Heart broken
A few weeks ago my fiancé and I found out we were pregnant. Super excited as our family of three was about to grow bigger. ☺️
Thursday night I started to have cramping on my right side. I have had little cramping before so I thought it was another early pregnancy symptom. Friday the cramping came and went throughout the day. But on Saturday the pain got worse. My fiancé was traveling for work. I let him know that after I got off work I was going to the emergency room to go check it out. I had no bleeding so I had no real cause for concern. At least that's what I thought.

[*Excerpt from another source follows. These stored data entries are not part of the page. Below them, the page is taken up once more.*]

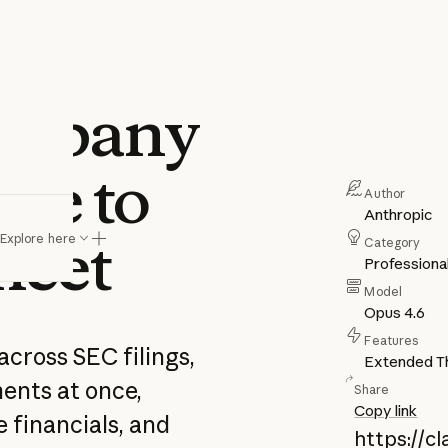
company
nce to
Author
Anthropic
heet
sheet
Explore here
Category
Professiona
Model
Opus 4.6
Features
across SEC filings,
Extended Th
ments at once,
Share
Copy link
 financials, and
https://c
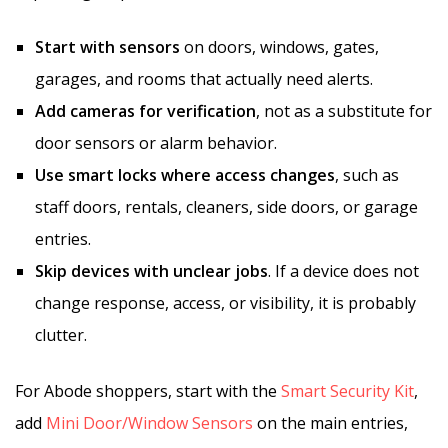
Start with sensors
on doors, windows, gates,
garages, and rooms that actually need alerts.
Add cameras for verification
, not as a substitute for
door sensors or alarm behavior.
Use smart locks where access changes
, such as
staff doors, rentals, cleaners, side doors, or garage
entries.
Skip devices with unclear jobs
. If a device does not
change response, access, or visibility, it is probably
clutter.
For Abode shoppers, start with the
Smart Security Kit
,
add
Mini Door/Window Sensors
on the main entries,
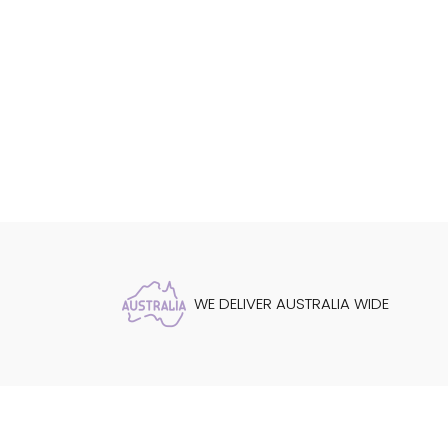
WE DELIVER AUSTRALIA WIDE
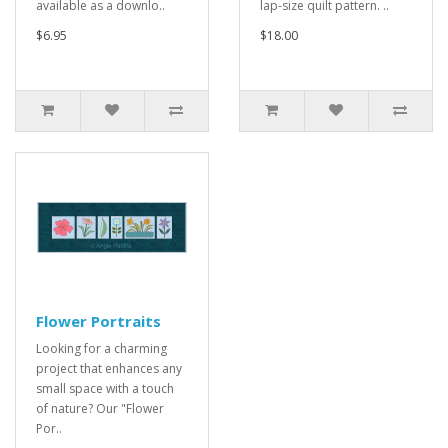
available as a downlo..
lap-size quilt pattern. ..
$6.95
$18.00
Flower Portraits
Looking for a charming
project that enhances any
small space with a touch
of nature? Our "Flower
Por..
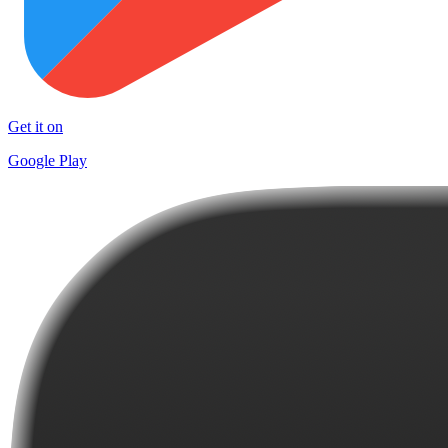
Get it on
Google Play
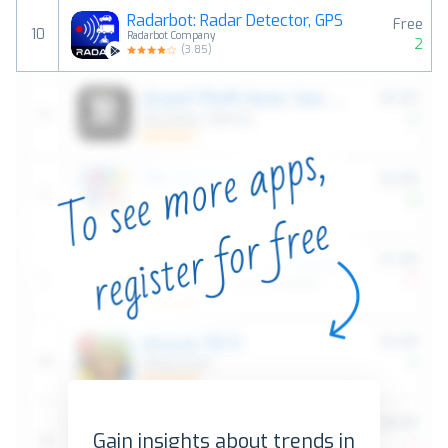
Radarbot: Radar Detector, GPS
Free
10
Radarbot Company
2
(
3.85
)
Gain insights about trends in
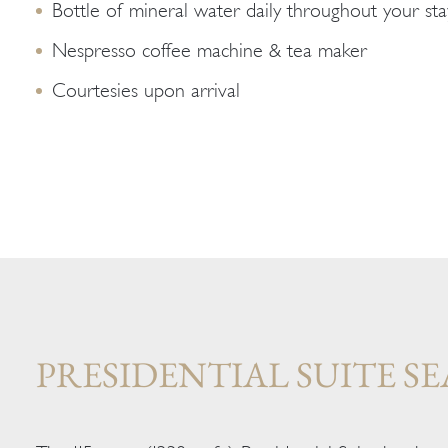
Bottle of mineral water daily throughout your sta
Nespresso coffee machine & tea maker
Courtesies upon arrival
PRESIDENTIAL SUITE SE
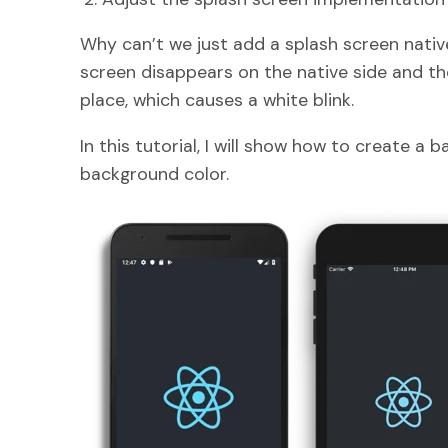
Why can’t we just add a splash screen nativ
screen disappears on the native side and th
place, which causes a white blink.
In this tutorial, I will show how to create a
background color.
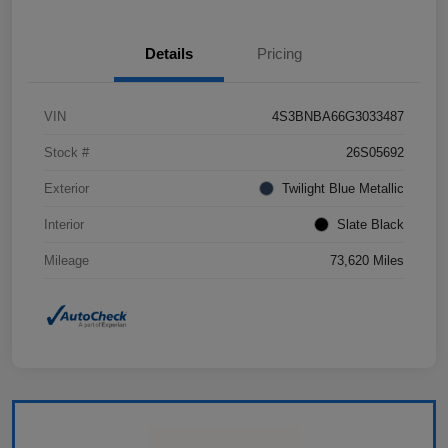
Details
Pricing
VIN
4S3BNBA66G3033487
Stock #
26S05692
Exterior
Twilight Blue Metallic
Interior
Slate Black
Mileage
73,620 Miles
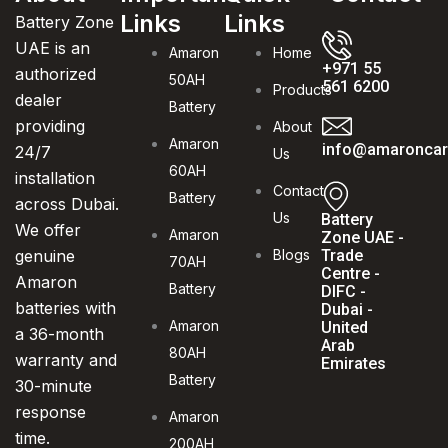
Links
Links
Battery Zone
UAE is an
Amaron
Home
+971 55
authorized
50AH
561 6200
Products
dealer
Battery
providing
About
Amaron
info@amaroncarb
24/7
Us
60AH
installation
Contact
Battery
across Dubai.
Us
Battery
We offer
Amaron
Zone UAE -
genuine
Blogs
Trade
70AH
Centre -
Amaron
Battery
DIFC -
batteries with
Dubai -
Amaron
United
a 36-month
Arab
80AH
warranty and
Emirates
Battery
30-minute
response
Amaron
time.
200AH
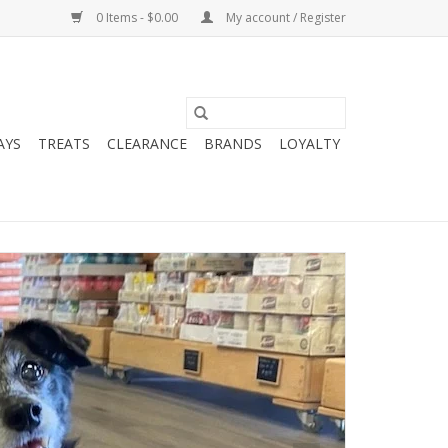
0 Items - $0.00
My account / Register
AYS
TREATS
CLEARANCE
BRANDS
LOYALTY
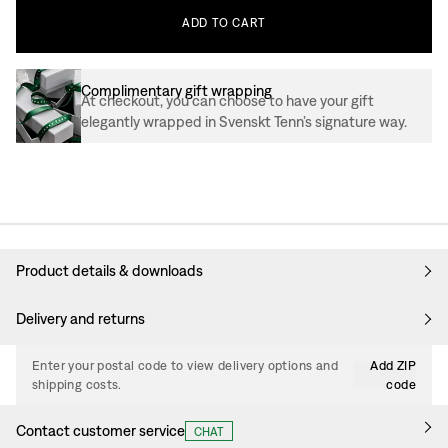
ADD
TO
CART
Complimentary gift wrapping
At checkout, you can choose to have your gift
elegantly wrapped in Svenskt Tenn’s signature way.
Product details & downloads
Delivery and returns
Enter your postal code to view delivery options and
Add ZIP
shipping costs.
code
Contact customer service
CHAT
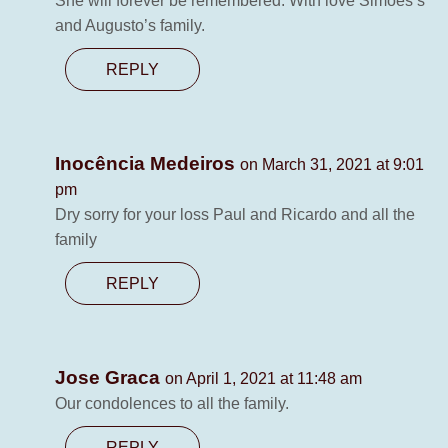
She will forever be remembered. With love Simoes’s
and Augusto’s family.
REPLY
Inocência Medeiros
on March 31, 2021 at 9:01
pm
Dry sorry for your loss Paul and Ricardo and all the
family
REPLY
Jose Graca
on April 1, 2021 at 11:48 am
Our condolences to all the family.
REPLY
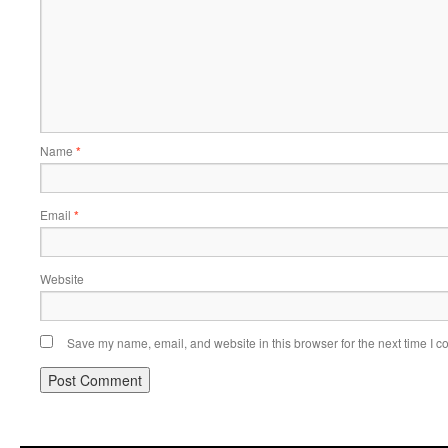
Name
*
Email
*
Website
Save my name, email, and website in this browser for the next time I 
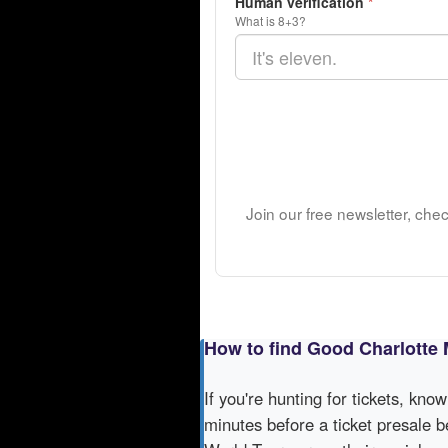
Human verification
*
What is 8+3?
Join our free newsletter, che
How to find Good Charlotte 
If you're hunting for tickets, kno
minutes before a ticket presale b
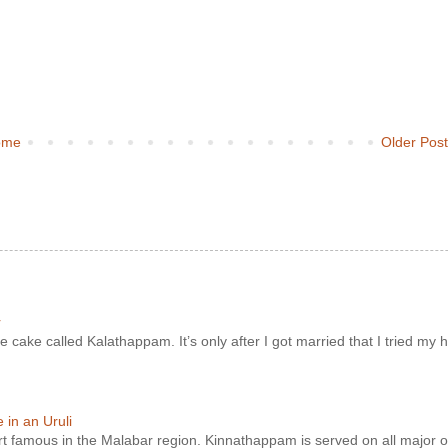
ome
Older Pos
r
e cake called Kalathappam. It’s only after I got married that I tried my h
in an Uruli
ert famous in the Malabar region. Kinnathappam is served on all major o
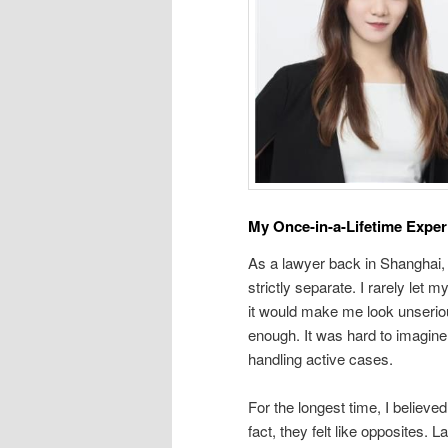
My Once-in-a-Lifetime Exper
As a lawyer back in Shanghai, 
strictly separate. I rarely let 
it would make me look unserio
enough. It was hard to imagine
handling active cases.
For the longest time, I believe
fact, they felt like opposites. 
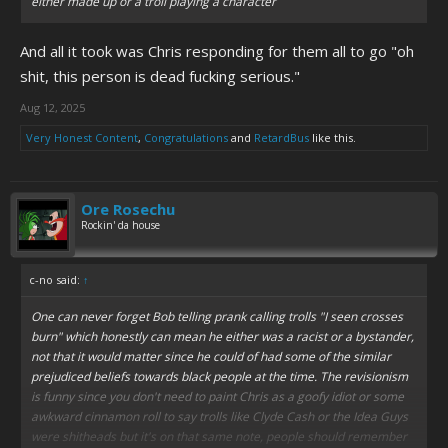
either made up or a troll playing a character
And all it took was Chris responding for them all to go "oh
shit, this person is dead fucking serious."
Aug 12, 2025
Very Honest Content
,
Congratulations
and
RetardBus
like this.
Ore Rosechu
Rockin' da house
c-no said:
↑
One can never forget Bob telling prank calling trolls "I seen crosses
burn" which honestly can mean he either was a racist or a bystander,
not that it would matter since he could of had some of the similar
prejudiced beliefs towards black people at the time. The revisionism
is funny since you don't need to paint Chris as a goofy idiot or some
awkward cinnamon roll to say trolls like Clyde Cash or the Idea Guys
were shitheads but it's on that same note, people should remember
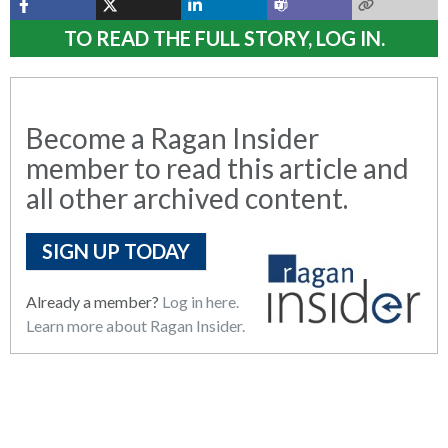
TO READ THE FULL STORY, LOG IN.
Become a Ragan Insider
member to read this article and
all other archived content.
SIGN UP TODAY
Already a member?
Log in here.
Learn more about Ragan Insider.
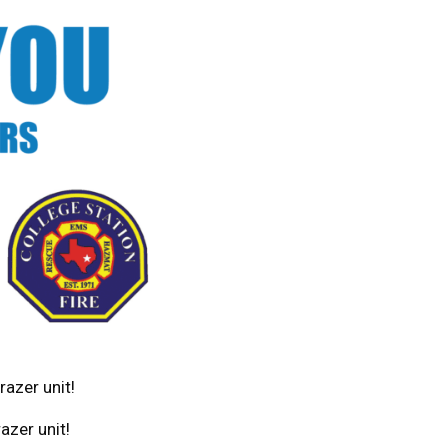
razer unit!
azer unit!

They ran some test and did an ultrasound being only 6 weeks they were concerned it wasn't going to show much. But there it was clear as day my little chocolate chip was on the screen and I was able to hear a little fetal heartbeat 💓 My heart smiled. As I went back to my room to wait to see the doctor the nurse came in to give me antibiotics. A few minutes later the ER doctor tells me I had a tubal pregnancy, my heart stopped I have heard about it but didn't quite understand what it was. As he went on to explain what a tubal pregnancy was I started to cry. I let my fiancé know immediately. He drove 5 hours quicker than I have ever thought he could and was by my side. Sunday morning they took me in for emergency surgery. And as they removed my right Fallopian tube they found a second embryo in my uterus. They couldn't save that one either.
As I lay here still in the hospital heartbroken💔 and in pain. My fiancé by my side I can't help but feel hopeless and disappointed in myself. Although they say there's nothing I did wrong I can't help but think what didn't I do right why I couldn't have saved my babies.
I know we will eventually try again but this hurts like hell and I'm not sure how I'm going to get through this.